El malware todavía está diseñado para configurar las exclusiones de Microsoft Defender Antivirus para que la carpeta que contiene los componentes descargados no esté marcada. Las funciones de los tres ejecutables son las siguientes:
- guardar_datos.exeque sólo se descarga y ejecuta si el malware se ejecuta con privilegios elevados. Está diseñado para colocar una aparejo convocatoria “cache.exe”, que forma parte del esquema de código franco ChromElevator, para extraer información de los navegadores basados en Chromium.
- stats_db.exeque está diseñado para extraer información de mensajeros (Telegram, WhatsApp), billeteras de criptomonedas y extensiones de navegador de billeteras (Atomic y Exodus) y aplicaciones relacionadas con juegos (Steam, Minecraft, GrowTopia y Epic Games Launcher).
- juego_cache.exeque está diseñado para configurar la persistencia en el host iniciándolo al reiniciar el sistema creando un script de Visual Basic y comunicándose con el servidor C2 para transmitir la pantalla de la víctima en tiempo auténtico, ejecutar comandos arbitrarios, descargar/cargar archivos y cambiar el fondo de pantalla del escritorio.

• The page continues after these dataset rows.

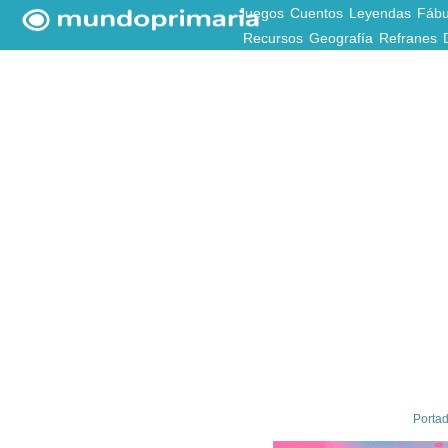
Juegos
Cuentos
Leyendas
Fábu
Recursos
Geografía
Refranes
Porta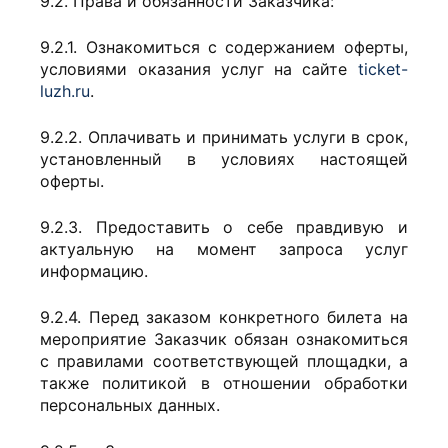
9.2. Права и обязанности Заказчика:
9.2.1. Ознакомиться с содержанием оферты,
условиями оказания услуг на сайте
ticket-
luzh.ru
.
9.2.2. Оплачивать и принимать услуги в срок,
установленный в условиях настоящей
оферты.
9.2.3. Предоставить о себе правдивую и
актуальную на момент запроса услуг
информацию.
9.2.4. Перед заказом конкретного билета на
мероприятие Заказчик обязан ознакомиться
с правилами соответствующей площадки, а
также политикой в отношении обработки
персональных данных.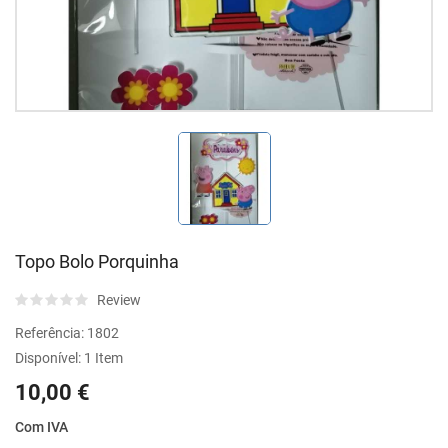
Topo Bolo Porquinha
Review
Referência:
1802
Disponível:
1 Item
10,00 €
Com IVA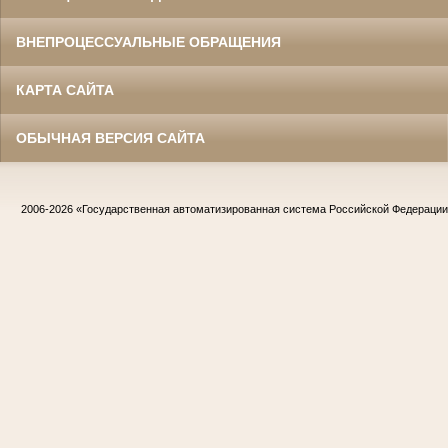
ВНЕПРОЦЕССУАЛЬНЫЕ ОБРАЩЕНИЯ
КАРТА САЙТА
ОБЫЧНАЯ ВЕРСИЯ САЙТА
2006-2026
«Государственная автоматизированная система Российской Федераци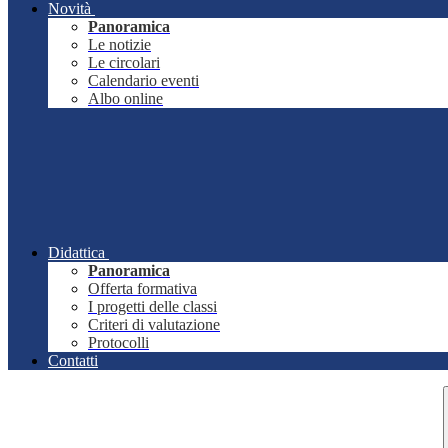
Novità
Panoramica
Le notizie
Le circolari
Calendario eventi
Albo online
Didattica
Panoramica
Offerta formativa
I progetti delle classi
Criteri di valutazione
Protocolli
Contatti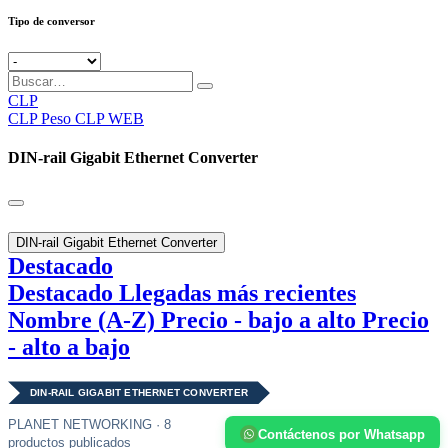
Tipo de conversor
CLP
CLP
Peso CLP WEB
DIN-rail Gigabit Ethernet Converter
DIN-rail Gigabit Ethernet Converter
Destacado
Destacado
Llegadas más recientes
Nombre (A-Z)
Precio - bajo a alto
Precio
- alto a bajo
DIN-RAIL GIGABIT ETHERNET CONVERTER
PLANET NETWORKING · 8
Contáctenos por Whatsapp
productos publicados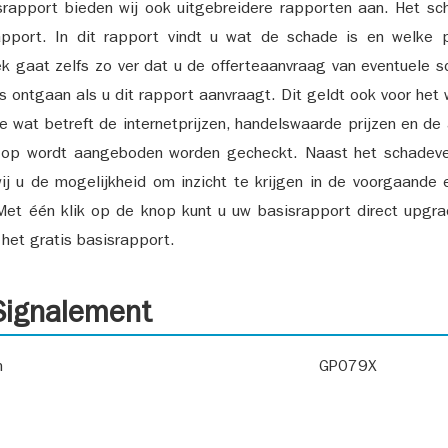
srapport bieden wij ook uitgebreidere rapporten aan. Het sch
pport. In dit rapport vindt u wat de schade is en welke 
k gaat zelfs zo ver dat u de offerteaanvraag van eventuele sch
ks ontgaan als u dit rapport aanvraagt. Dit geldt ook voor het 
ie wat betreft de internetprijzen, handelswaarde prijzen en de
 op wordt aangeboden worden gecheckt. Naast het schadeve
ij u de mogelijkheid om inzicht te krijgen in de voorgaande 
et één klik op de knop kunt u uw basisrapport direct upgra
het gratis basisrapport.
ignalement
n
GP079X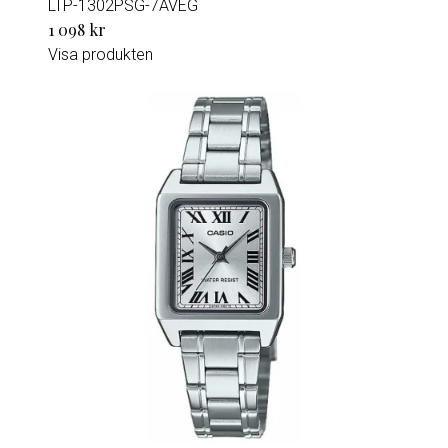
LTP-1302PSG-7AVEG
1 098 kr
Visa produkten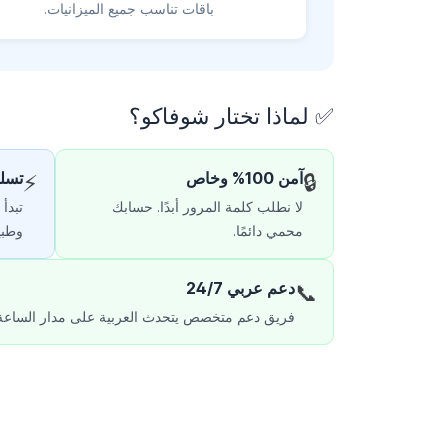
باقات تناسب جميع الميزانيات.
✅ لماذا تختار شوفاكو؟
آمن 100% وخاص
تسلي
⚡
🔒
لا نطلب كلمة المرور أبدًا. حسابك
تبدأ
محمي دائمًا.
وطبي
دعم عربي 24/7
📞
فريق دعم متخصص يتحدث العربية على مدار الساعة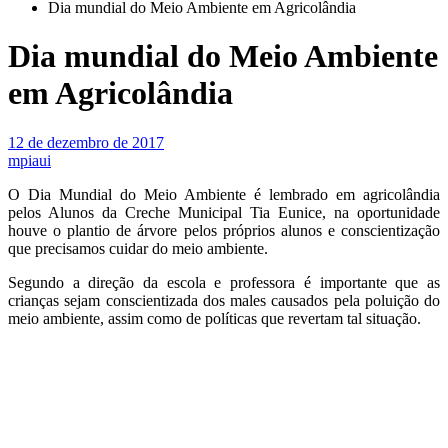
Dia mundial do Meio Ambiente em Agricolândia
Dia mundial do Meio Ambiente
em Agricolândia
12 de dezembro de 2017
mpiaui
O Dia Mundial do Meio Ambiente é lembrado em agricolândia
pelos Alunos da Creche Municipal Tia Eunice, na oportunidade
houve o plantio de árvore pelos próprios alunos e conscientização
que precisamos cuidar do meio ambiente.
Segundo a direção da escola e professora é importante que as
crianças sejam conscientizada dos males causados pela poluição do
meio ambiente, assim como de políticas que revertam tal situação.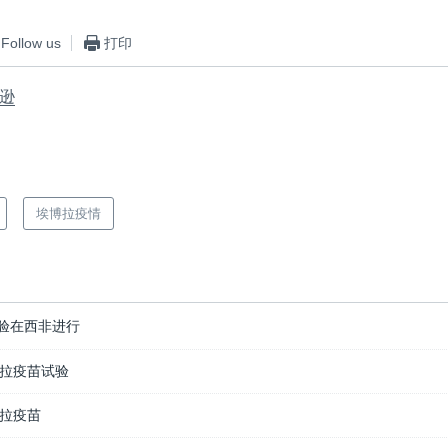
Follow us
打印
逊
埃博拉疫情
验在西非进行
拉疫苗试验
拉疫苗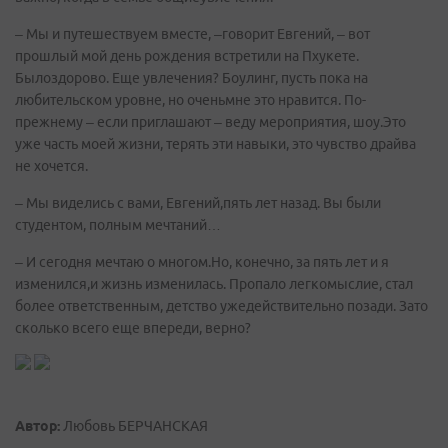
– Мы и путешествуем вместе, –говорит Евгений, – вот
прошлый мой день рождения встретили на Пхукете.
Былоздорово. Еще увлечения? Боулинг, пусть пока на
любительском уровне, но оченьмне это нравится. По-
прежнему – если приглашают – веду мероприятия, шоу.Это
уже часть моей жизни, терять эти навыки, это чувство драйва
не хочется.
– Мы виделись с вами, Евгений,пять лет назад. Вы были
студентом, полным мечтаний…
– И сегодня мечтаю о многом.Но, конечно, за пять лет и я
изменился,и жизнь изменилась. Пропало легкомыслие, стал
более ответственным, детство ужедействительно позади. Зато
сколько всего еще впереди, верно?
Автор:
Любовь БЕРЧАНСКАЯ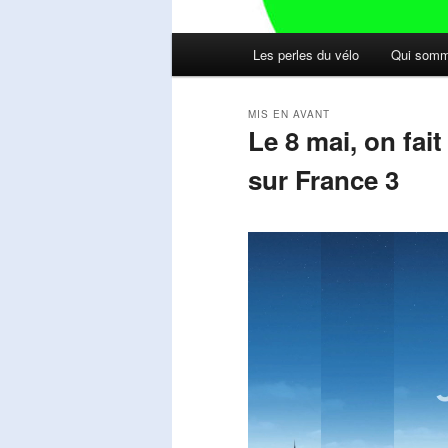
Menu
Les perles du vélo
Qui somm
principal
MIS EN AVANT
Le 8 mai, on fai
sur France 3
Publié le
mai 11, 2026
par
Steph
Lecteur
vidéo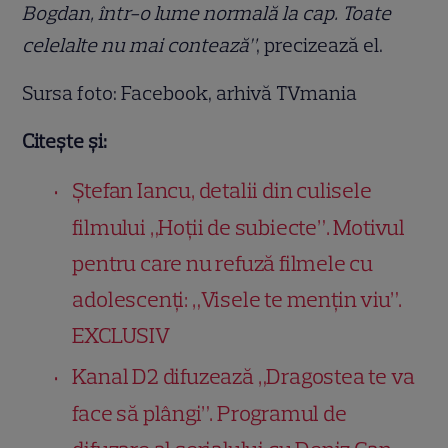
Bogdan, într-o lume normală la cap. Toate
celelalte nu mai contează”
, precizează el.
Sursa foto: Facebook, arhivă TVmania
Citește și:
Ștefan Iancu, detalii din culisele
filmului „Hoții de subiecte”. Motivul
pentru care nu refuză filmele cu
adolescenți: „Visele te mențin viu”.
EXCLUSIV
Kanal D2 difuzează „Dragostea te va
face să plângi”. Programul de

“Esta nueva campaña Stealit aprovecha la característica práctico de Aplicación Ejecutable Única (SEA) de Node.js, que aún está en exposición activo, para distribuir convenientemente scripts maliciosos a sistemas sin Node.js instalado”, dijo Fortinet. “Los actores de amenazas detrás de esto pueden estar explotando la novedad de la característica, confiando en el aspecto sorpresa y esperando tomar desprevenidos a las aplicaciones de seguridad y a los analistas de malware”.